Exact copy, no pictures: take the lines of the listing below from the first through the one containing "left front paw: (384, 468)".

▶ RECORDED DATA
+-------+

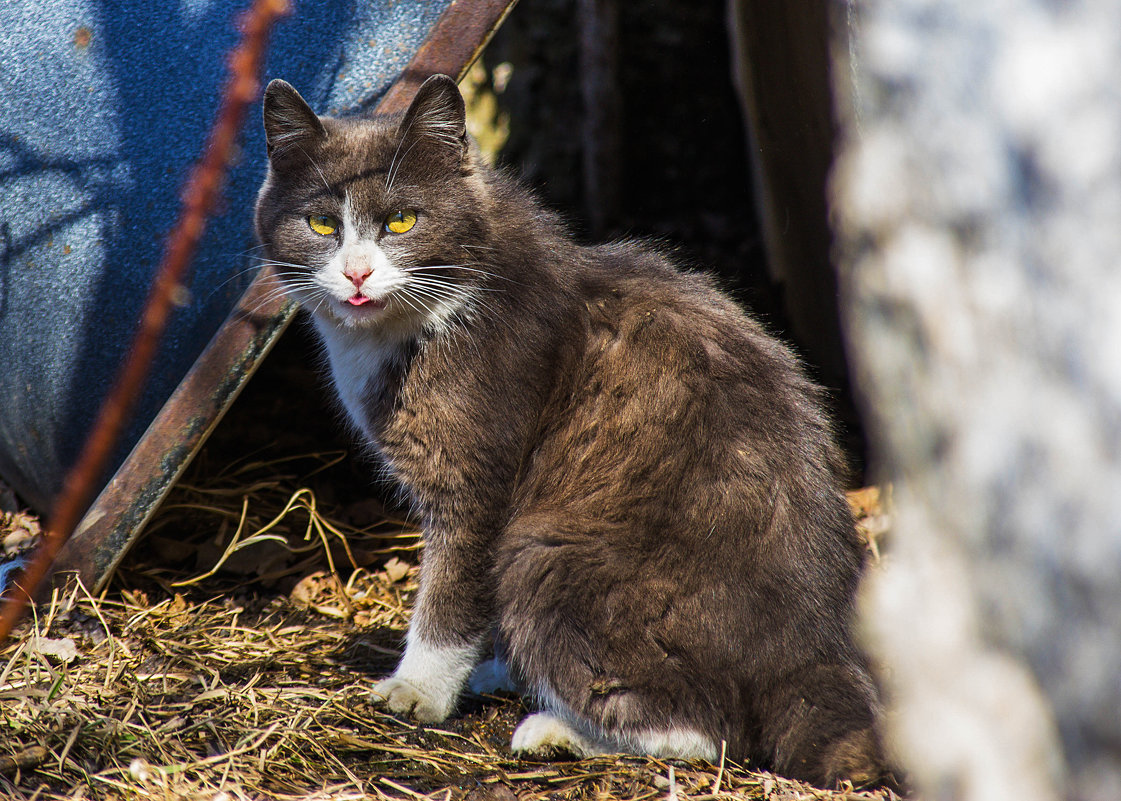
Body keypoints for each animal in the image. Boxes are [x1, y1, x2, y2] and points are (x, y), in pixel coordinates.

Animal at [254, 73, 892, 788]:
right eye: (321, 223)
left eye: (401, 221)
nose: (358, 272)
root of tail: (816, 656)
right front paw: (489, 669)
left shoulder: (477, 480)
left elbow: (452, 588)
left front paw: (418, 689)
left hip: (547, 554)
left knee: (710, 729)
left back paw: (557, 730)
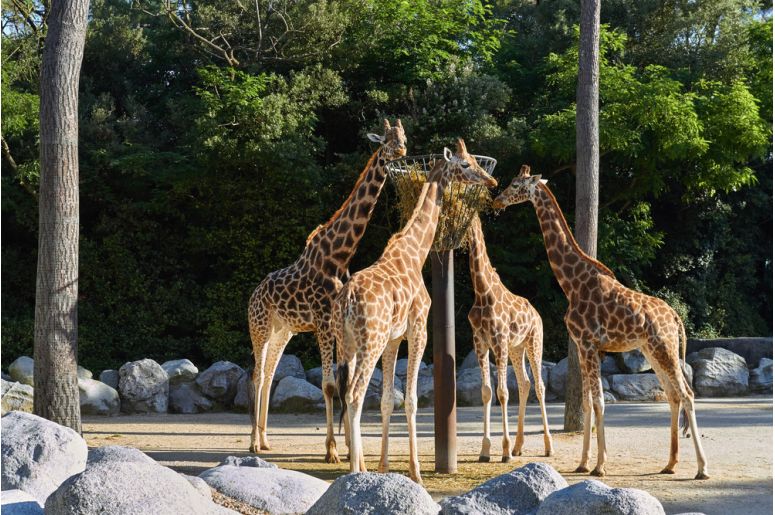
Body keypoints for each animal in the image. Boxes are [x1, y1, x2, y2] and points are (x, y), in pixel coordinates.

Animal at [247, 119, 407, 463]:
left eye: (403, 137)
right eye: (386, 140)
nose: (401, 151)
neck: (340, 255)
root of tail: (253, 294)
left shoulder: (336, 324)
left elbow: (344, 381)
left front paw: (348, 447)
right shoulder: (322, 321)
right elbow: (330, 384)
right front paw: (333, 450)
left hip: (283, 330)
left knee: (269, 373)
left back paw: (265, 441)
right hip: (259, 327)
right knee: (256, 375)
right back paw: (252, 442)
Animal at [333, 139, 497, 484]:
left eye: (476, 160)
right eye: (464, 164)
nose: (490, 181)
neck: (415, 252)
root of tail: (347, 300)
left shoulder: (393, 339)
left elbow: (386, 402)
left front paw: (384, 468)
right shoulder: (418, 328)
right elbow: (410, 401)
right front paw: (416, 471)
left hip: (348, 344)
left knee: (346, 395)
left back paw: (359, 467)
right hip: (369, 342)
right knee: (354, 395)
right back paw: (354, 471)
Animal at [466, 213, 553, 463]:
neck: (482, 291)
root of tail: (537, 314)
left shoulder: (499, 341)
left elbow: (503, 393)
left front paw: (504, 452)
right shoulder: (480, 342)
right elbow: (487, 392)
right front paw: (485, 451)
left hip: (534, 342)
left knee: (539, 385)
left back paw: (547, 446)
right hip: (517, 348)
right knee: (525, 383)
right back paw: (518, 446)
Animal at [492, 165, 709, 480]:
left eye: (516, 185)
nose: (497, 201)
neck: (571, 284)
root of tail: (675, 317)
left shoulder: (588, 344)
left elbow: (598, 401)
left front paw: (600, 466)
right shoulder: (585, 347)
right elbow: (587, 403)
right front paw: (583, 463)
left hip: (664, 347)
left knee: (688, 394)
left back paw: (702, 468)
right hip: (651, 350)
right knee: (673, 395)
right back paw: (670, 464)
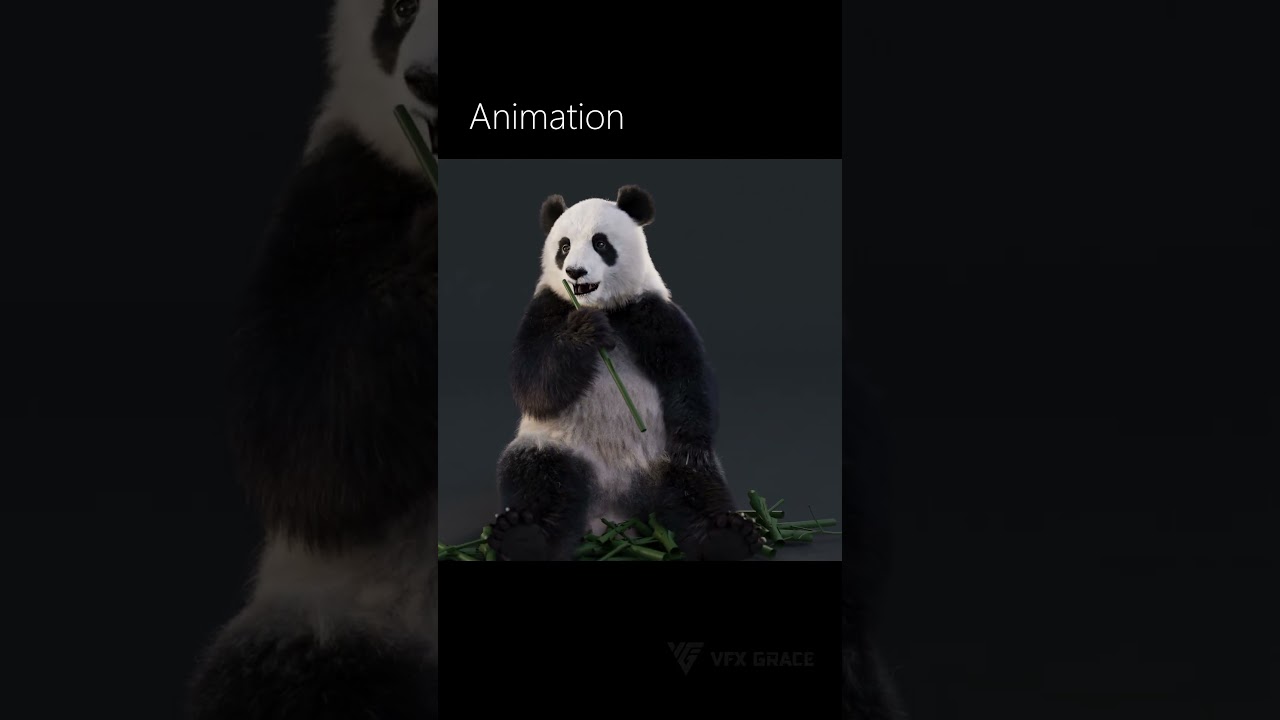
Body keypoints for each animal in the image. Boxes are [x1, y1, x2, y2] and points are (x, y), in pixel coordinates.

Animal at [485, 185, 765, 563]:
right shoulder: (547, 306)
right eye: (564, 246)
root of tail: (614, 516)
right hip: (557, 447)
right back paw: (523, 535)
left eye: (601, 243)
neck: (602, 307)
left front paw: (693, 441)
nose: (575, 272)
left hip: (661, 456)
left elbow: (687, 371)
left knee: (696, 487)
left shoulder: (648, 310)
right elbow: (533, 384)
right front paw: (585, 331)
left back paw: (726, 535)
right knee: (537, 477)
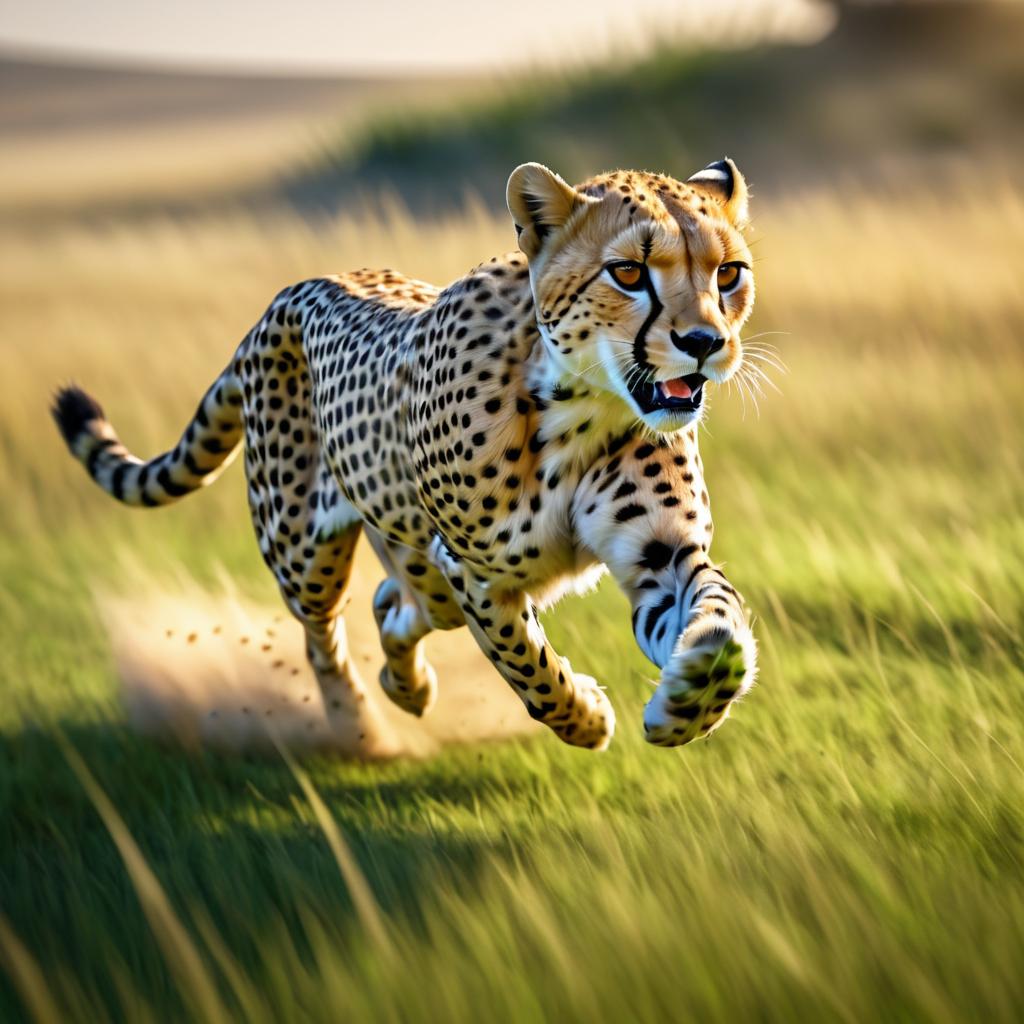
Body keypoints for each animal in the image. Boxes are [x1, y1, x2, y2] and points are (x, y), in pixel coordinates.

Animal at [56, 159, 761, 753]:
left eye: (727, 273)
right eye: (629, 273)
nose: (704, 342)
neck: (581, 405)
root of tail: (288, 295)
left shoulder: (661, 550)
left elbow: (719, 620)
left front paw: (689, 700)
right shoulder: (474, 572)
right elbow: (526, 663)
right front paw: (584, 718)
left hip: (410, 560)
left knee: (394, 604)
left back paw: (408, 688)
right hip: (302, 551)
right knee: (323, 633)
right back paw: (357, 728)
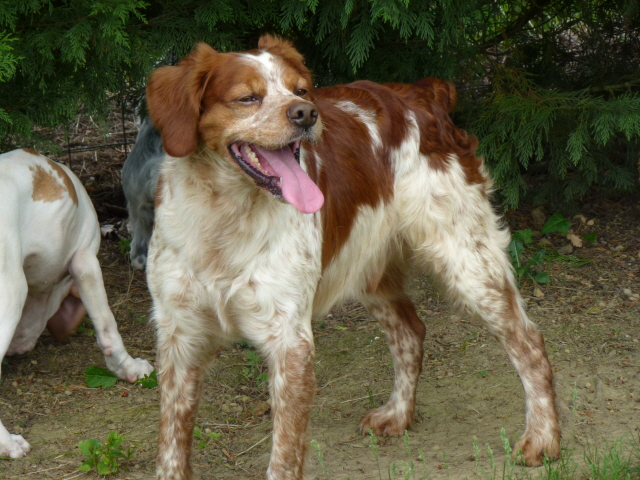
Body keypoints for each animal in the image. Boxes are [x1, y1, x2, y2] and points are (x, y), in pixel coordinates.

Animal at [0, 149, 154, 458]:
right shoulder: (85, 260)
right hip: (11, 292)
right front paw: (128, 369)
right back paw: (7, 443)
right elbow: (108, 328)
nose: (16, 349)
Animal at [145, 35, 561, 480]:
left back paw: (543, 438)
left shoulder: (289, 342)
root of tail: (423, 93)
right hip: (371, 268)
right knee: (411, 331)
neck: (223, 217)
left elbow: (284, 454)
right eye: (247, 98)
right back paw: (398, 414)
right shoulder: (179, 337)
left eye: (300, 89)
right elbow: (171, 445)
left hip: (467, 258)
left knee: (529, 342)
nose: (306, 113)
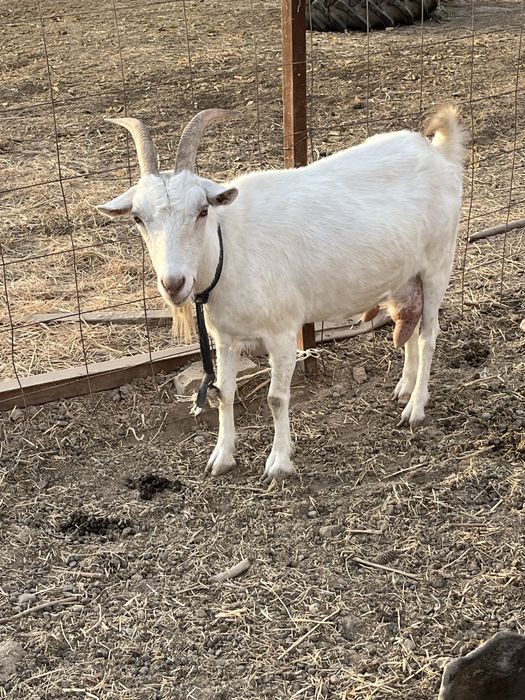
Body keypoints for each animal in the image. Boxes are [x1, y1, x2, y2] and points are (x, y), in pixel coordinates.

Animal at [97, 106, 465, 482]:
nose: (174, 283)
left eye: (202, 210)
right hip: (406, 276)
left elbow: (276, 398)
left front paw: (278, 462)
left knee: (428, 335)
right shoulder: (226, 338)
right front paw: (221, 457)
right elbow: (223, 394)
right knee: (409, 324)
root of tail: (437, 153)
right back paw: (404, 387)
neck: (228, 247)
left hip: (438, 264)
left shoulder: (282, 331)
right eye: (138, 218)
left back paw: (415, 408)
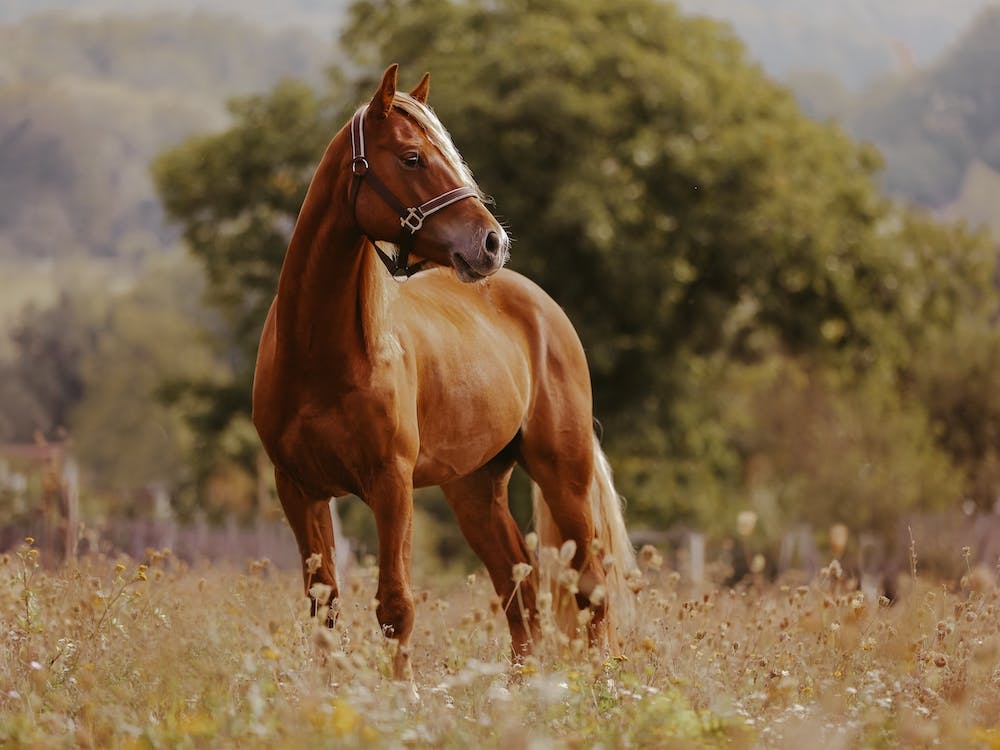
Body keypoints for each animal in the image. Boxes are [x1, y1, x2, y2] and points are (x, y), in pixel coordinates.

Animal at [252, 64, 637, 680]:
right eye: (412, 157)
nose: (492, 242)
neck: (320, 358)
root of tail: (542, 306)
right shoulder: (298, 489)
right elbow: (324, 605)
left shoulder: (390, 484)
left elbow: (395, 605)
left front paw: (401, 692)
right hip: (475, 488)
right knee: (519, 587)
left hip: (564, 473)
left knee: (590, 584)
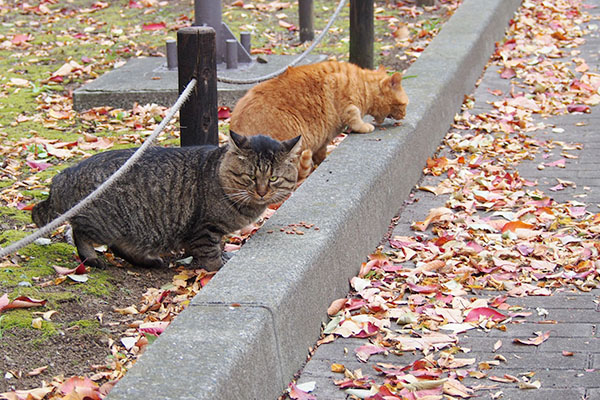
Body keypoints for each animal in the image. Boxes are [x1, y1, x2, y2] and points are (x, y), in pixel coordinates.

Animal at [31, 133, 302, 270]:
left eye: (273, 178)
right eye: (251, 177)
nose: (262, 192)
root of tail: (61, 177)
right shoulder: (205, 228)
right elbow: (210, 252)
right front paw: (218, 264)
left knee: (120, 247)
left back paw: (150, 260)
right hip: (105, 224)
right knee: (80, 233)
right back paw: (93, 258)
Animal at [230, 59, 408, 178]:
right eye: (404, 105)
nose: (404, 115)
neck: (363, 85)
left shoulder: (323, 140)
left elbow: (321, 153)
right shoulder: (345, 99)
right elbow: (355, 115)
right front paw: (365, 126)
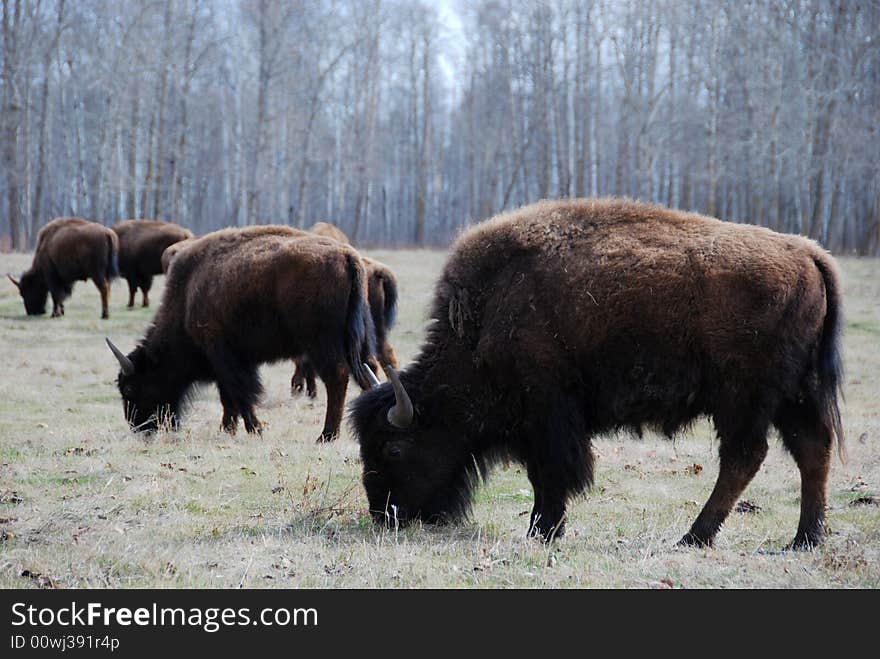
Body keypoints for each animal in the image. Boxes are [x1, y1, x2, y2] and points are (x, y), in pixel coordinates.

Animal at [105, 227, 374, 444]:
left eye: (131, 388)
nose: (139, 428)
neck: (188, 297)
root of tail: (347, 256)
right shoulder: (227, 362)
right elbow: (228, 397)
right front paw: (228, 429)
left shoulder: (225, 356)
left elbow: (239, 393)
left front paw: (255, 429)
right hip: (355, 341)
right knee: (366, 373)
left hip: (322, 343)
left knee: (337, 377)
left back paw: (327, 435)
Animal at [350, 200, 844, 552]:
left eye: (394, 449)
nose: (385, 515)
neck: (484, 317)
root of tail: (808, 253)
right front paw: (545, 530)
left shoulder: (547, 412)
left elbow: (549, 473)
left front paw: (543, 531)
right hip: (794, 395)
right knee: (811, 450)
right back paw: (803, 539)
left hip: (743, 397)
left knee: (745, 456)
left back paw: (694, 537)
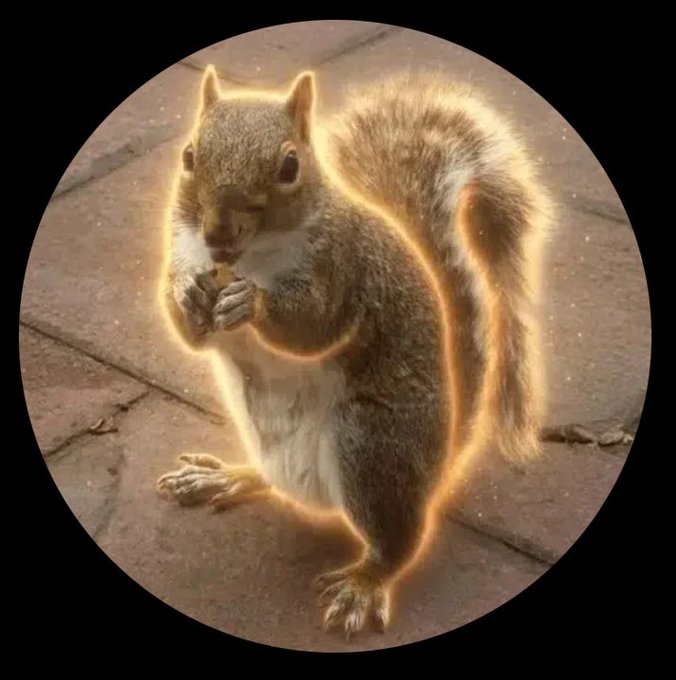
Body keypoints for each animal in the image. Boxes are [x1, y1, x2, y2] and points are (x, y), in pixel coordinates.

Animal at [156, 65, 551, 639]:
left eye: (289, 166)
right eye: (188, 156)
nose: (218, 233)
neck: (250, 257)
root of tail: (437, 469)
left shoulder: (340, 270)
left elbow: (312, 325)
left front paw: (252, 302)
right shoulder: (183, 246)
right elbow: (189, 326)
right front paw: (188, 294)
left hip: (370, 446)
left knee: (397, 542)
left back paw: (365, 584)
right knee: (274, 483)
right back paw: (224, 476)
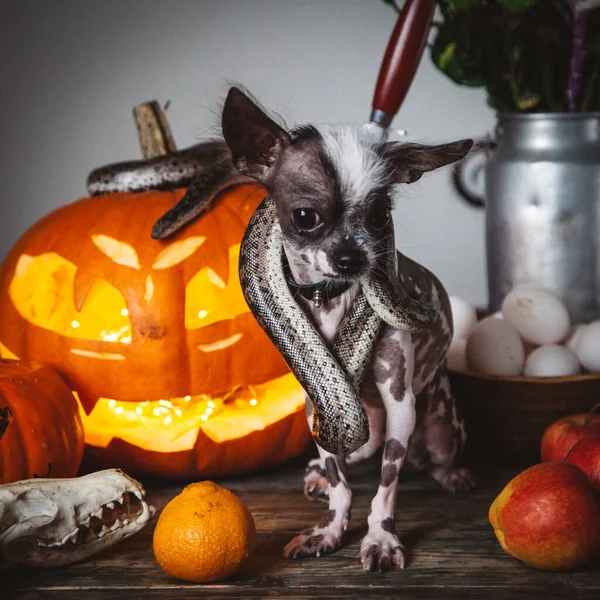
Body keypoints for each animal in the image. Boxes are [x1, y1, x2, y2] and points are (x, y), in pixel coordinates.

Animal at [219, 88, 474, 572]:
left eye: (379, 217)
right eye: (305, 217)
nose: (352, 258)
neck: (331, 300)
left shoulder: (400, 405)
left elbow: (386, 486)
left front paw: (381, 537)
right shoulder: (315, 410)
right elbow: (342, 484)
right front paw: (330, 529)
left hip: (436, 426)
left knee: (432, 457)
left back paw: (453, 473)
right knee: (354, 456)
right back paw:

+-------+

▶ RESPONSE AREA
Body keypoints for each animal in the image. Boxes are [x1, y1, x2, y2] and points are (x, y), in pixel coordinates.

Animal at [254, 73, 892, 788]:
right eye: (321, 223)
left eye: (401, 221)
nose: (358, 272)
root of tail: (816, 656)
right front paw: (489, 669)
left shoulder: (477, 480)
left elbow: (452, 588)
left front paw: (418, 689)
left hip: (547, 554)
left knee: (710, 729)
left back paw: (557, 730)
Body keypoints for each animal in the image. Boxes are [x1, y1, x2, y2] and points are (x, y), in pixel coordinates.

Animal at [247, 119, 407, 463]:
left eye: (403, 137)
right eye: (386, 140)
nose: (401, 151)
neck: (340, 255)
root of tail: (253, 294)
left shoulder: (336, 324)
left elbow: (344, 381)
left front paw: (348, 447)
right shoulder: (322, 321)
right elbow: (330, 384)
right front paw: (333, 450)
left hip: (283, 330)
left knee: (269, 373)
left back paw: (265, 441)
right hip: (259, 327)
right knee: (256, 375)
right back paw: (252, 442)
Animal at [333, 139, 497, 484]:
left eye: (476, 160)
right eye: (464, 164)
nose: (490, 181)
neck: (415, 252)
root of tail: (347, 300)
left shoulder: (393, 339)
left elbow: (386, 402)
left front paw: (384, 468)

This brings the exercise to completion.